401 k plans represent a type of a retirement plan that is offered by almost all employers to their employees. If you participate in such a plan you are allowed to make monthly contributions from your salary. The good thing about such retirement plans is that the contributions are invested in a plan, which provides you with returns.

The contributions you make are pre-tax. Therefore, you enjoy a lower income tax. The plan usually includes different mutual funds to which employees can allocate their money.

An increasing number of employers have started to provide matching of contributions. Another benefit of 401k plans is that deposits and earnings made are deferred from taxes until you decide to withdraw the money from the account.

403 (b) Plan

403 (b) plans are a type of a retirement plan that carries most of the characteristics of 401k plans. However, they differ from the latter since they are generally for religious, educational and other groups, which are defined as non profit. The investments in 403 b plans are annuities. Thus, 403b plans are often referred to as annuity plans. The contributions to 403b plans are deferred from taxes until you withdraw money from the account.

529 Plan

529 plans or qualified tuition plans are a form of tax-advantaged college savings plan. They are named after section 529 of the Internal Revenue Code.

529 plans are usually state-sponsored. However, universities and educational institutions may also form groups and sponsor their own 529 plans. The one who acquires the plan is called the donor, and the student that would use the saved funds or prepaid tuition credits is called the beneficiary.

529 plans may be sold directly by the state or the sponsoring group. However, they may also be obtained through brokers. In the case of the latter, you usually have to pay additional fees to cover the broker’s commission (the sales load).

Annual Report

By law all companies that are traded publicly are required to issue an annual report. The SEC requires the issuance of such a report each year and it should be provided to all the shareholders. The annual report includes information on the financial results the company has achieved throughout the fiscal year.

Many companies use annual reports as a way to state the positive results that have been achieved by the company’s management team. As a result, you can often find information on problems that have been experienced by the company in the footnotes.

****

Please transcribe the stretch of the financial terms text from "529 plans or" through "called the beneficiary.".

* Given data:
****

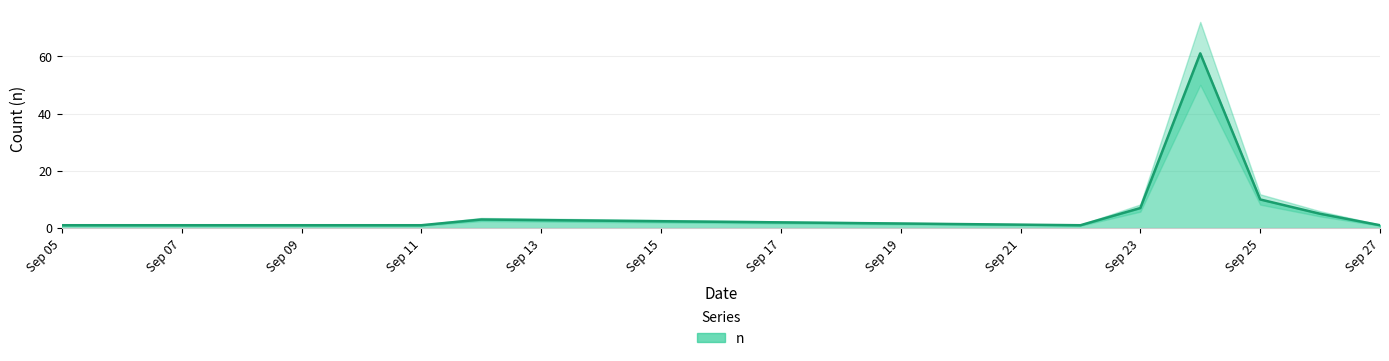

True or false: n has a value of 7 at Sep 23.

True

****

* Task answer:
529 plans or qualified tuition plans are a form of tax-advantaged college savings plan. They are named after section 529 of the Internal Revenue Code.

529 plans are usually state-sponsored. However, universities and educational institutions may also form groups and sponsor their own 529 plans. The one who acquires the plan is called the donor, and the student that would use the saved funds or prepaid tuition credits is called the beneficiary.